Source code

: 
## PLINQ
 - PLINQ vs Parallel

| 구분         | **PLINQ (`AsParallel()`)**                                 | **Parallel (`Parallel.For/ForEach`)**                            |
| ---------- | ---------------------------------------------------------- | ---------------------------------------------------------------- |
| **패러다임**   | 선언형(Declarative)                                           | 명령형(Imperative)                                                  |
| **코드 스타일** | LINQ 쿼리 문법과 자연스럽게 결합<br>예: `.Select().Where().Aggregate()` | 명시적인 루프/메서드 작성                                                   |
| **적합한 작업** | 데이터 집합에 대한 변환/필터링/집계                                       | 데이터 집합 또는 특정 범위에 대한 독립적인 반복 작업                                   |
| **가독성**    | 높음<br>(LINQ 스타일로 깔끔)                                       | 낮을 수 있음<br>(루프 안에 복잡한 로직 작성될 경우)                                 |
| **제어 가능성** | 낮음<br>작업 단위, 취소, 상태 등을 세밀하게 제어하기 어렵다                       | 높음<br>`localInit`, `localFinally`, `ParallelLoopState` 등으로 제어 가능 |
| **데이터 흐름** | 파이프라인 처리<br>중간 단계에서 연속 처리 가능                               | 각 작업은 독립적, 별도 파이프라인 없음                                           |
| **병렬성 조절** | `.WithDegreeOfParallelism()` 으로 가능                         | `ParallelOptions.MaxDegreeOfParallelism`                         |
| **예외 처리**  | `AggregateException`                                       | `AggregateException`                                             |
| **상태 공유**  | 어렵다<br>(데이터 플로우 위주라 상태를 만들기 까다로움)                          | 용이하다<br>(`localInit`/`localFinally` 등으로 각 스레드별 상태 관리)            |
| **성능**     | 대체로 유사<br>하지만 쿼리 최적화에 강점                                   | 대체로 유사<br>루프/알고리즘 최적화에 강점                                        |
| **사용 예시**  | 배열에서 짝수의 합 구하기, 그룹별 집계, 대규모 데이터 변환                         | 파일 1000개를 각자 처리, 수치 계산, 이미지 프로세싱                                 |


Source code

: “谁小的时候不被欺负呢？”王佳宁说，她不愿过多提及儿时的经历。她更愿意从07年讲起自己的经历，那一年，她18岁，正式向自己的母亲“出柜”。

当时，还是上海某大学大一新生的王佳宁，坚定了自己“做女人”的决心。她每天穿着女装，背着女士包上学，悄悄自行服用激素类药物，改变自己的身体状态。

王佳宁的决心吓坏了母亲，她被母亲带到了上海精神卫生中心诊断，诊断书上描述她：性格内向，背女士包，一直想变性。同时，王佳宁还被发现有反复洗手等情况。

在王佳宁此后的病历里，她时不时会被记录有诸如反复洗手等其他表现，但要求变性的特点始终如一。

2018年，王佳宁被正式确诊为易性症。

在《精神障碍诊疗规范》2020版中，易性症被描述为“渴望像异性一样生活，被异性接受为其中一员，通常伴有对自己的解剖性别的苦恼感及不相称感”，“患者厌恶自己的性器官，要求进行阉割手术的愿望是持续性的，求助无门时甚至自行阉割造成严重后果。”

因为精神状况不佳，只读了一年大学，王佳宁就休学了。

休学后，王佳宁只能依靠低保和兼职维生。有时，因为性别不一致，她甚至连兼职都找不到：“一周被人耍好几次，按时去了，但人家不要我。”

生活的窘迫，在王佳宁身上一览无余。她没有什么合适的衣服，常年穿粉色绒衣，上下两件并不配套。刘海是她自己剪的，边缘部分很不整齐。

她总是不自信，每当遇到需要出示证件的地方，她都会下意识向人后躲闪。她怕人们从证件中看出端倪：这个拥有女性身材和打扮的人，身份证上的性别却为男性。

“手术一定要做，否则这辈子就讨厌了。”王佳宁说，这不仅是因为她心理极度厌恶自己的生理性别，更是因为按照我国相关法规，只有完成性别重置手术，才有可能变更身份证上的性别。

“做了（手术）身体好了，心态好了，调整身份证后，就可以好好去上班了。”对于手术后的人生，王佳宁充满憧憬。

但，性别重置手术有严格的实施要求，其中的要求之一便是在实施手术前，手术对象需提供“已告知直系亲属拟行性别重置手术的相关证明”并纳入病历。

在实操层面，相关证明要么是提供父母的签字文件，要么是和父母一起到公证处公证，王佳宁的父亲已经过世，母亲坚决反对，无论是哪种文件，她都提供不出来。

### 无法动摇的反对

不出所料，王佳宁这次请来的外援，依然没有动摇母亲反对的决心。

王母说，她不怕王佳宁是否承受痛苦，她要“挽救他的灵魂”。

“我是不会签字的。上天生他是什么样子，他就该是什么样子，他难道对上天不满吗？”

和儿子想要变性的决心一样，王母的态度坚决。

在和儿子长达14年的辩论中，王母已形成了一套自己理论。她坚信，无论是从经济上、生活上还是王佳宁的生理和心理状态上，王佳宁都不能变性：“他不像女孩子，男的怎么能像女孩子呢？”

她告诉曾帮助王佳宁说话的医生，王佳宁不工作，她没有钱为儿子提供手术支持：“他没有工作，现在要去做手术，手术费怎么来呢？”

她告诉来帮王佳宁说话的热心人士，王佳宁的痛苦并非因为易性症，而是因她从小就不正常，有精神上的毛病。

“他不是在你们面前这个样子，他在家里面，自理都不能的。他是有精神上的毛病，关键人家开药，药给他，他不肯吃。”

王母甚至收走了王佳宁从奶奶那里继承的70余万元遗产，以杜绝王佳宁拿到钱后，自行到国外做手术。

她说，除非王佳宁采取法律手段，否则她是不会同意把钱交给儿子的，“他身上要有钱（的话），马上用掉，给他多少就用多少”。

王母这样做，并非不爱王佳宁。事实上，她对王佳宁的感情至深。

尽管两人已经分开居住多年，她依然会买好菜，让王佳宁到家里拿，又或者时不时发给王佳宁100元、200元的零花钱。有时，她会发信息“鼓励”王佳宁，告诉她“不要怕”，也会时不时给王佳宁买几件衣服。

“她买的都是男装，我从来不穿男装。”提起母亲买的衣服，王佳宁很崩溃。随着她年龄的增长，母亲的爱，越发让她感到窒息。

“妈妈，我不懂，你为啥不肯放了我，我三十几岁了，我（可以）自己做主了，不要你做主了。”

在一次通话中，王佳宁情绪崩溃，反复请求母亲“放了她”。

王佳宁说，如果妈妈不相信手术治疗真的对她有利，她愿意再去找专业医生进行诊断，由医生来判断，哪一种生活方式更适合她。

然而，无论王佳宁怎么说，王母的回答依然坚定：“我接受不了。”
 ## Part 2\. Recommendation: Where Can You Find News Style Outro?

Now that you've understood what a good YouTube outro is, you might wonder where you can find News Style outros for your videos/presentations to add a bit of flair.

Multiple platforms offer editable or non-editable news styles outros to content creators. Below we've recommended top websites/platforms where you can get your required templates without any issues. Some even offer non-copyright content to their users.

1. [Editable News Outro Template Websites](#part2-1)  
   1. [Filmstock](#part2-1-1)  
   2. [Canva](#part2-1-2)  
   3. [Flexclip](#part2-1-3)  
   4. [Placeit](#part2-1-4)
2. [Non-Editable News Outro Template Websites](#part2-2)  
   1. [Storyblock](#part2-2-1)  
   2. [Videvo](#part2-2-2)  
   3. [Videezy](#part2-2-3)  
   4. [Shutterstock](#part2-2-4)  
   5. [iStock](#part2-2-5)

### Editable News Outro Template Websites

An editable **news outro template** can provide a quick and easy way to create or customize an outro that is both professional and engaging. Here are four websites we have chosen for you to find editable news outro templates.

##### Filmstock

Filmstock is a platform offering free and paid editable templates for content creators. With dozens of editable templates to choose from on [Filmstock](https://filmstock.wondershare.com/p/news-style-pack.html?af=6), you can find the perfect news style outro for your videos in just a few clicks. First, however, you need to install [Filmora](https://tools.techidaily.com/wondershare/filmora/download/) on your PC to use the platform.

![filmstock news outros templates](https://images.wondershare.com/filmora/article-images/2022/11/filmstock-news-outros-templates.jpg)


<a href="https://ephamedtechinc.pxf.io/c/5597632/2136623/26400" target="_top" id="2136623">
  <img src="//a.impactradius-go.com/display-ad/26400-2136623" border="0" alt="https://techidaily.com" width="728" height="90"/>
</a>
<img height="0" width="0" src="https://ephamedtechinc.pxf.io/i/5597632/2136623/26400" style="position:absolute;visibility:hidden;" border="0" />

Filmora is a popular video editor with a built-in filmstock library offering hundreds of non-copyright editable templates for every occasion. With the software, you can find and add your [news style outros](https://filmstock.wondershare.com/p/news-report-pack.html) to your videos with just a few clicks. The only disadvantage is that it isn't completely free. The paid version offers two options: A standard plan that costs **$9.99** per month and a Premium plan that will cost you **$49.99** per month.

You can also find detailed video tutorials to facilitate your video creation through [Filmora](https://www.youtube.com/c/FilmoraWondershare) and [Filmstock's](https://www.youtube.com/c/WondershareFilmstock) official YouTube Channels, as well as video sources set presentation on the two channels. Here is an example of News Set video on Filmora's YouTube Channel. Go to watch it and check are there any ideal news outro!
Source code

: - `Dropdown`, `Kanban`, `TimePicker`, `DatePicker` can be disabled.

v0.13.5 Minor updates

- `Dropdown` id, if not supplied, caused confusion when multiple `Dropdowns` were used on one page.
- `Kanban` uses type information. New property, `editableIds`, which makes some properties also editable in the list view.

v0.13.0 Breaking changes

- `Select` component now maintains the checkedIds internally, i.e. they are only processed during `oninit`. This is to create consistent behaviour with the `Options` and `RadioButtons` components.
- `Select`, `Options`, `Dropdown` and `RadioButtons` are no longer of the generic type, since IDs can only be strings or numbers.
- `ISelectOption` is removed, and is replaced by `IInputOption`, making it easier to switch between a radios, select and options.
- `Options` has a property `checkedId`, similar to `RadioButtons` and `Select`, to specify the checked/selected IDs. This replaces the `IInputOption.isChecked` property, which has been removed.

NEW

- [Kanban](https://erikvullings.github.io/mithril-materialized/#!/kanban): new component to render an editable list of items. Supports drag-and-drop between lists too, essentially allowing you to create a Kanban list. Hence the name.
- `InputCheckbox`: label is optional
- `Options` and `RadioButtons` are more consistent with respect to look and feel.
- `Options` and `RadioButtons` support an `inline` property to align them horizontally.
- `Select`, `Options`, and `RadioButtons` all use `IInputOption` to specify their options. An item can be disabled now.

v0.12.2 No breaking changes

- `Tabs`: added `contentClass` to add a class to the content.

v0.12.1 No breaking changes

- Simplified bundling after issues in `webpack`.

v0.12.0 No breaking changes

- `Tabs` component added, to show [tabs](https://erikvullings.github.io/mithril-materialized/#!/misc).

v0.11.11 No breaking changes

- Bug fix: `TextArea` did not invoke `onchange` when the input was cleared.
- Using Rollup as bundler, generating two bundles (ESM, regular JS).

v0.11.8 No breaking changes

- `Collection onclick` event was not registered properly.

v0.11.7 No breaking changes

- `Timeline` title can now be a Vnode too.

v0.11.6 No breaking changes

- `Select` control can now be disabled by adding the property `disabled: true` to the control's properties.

**Work required**
Pull out each line of the items above that contains the word "templates".

**Solution to this task**
Multiple platforms offer editable or non-editable news styles outros to content creators. Below we've recommended top websites/platforms where you can get your required templates without any issues. Some even offer non-copyright content to their users.
An editable **news outro template** can provide a quick and easy way to create or customize an outro that is both professional and engaging. Here are four websites we have chosen for you to find editable news outro templates.
Filmstock is a platform offering free and paid editable templates for content creators. With dozens of editable templates to choose from on [Filmstock](https://filmstock.wondershare.com/p/news-style-pack.html?af=6), you can find the perfect news style outro for your videos in just a few clicks. First, however, you need to install [Filmora](https://tools.techidaily.com/wondershare/filmora/download/) on your PC to use the platform.
![filmstock news outros templates](https://images.wondershare.com/filmora/article-images/2022/11/filmstock-news-outros-templates.jpg)
Filmora is a popular video editor with a built-in filmstock library offering hundreds of non-copyright editable templates for every occasion. With the software, you can find and add your [news style outros](https://filmstock.wondershare.com/p/news-report-pack.html) to your videos with just a few clicks. The only disadvantage is that it isn't completely free. The paid version offers two options: A standard plan that costs **$9.99** per month and a Premium plan that will cost you **$49.99** per month.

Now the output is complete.